▶ [YOUR GOAL]:
Below are records with pictures; copy word for word only the lines between the line with "Preispakete" and the line with "ça após sofrer AVC", inclusive, and drop the pictures.

▶ [STORED DATA]:
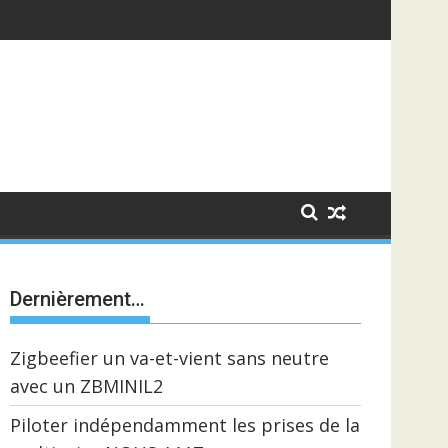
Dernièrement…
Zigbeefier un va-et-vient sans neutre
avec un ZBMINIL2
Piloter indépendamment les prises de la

--

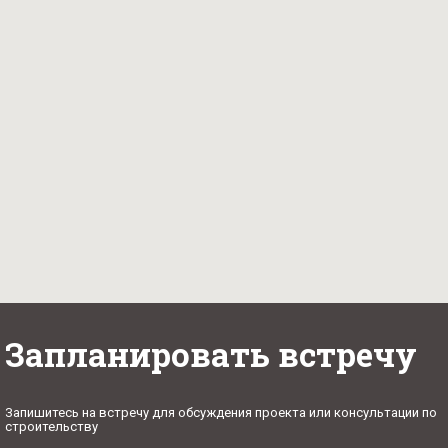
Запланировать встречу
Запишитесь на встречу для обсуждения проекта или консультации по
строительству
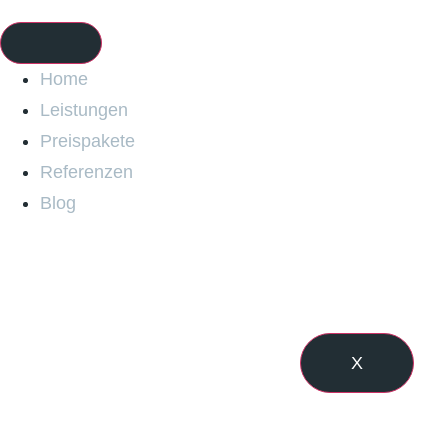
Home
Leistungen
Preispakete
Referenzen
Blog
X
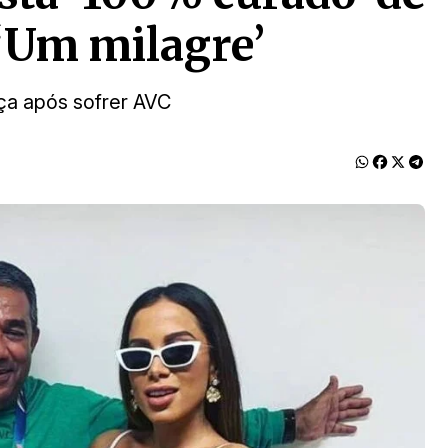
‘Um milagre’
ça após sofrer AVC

▶ [TASK ANSWER]:
Preispakete
Referenzen
Blog
X
‘Um milagre’
ça após sofrer AVC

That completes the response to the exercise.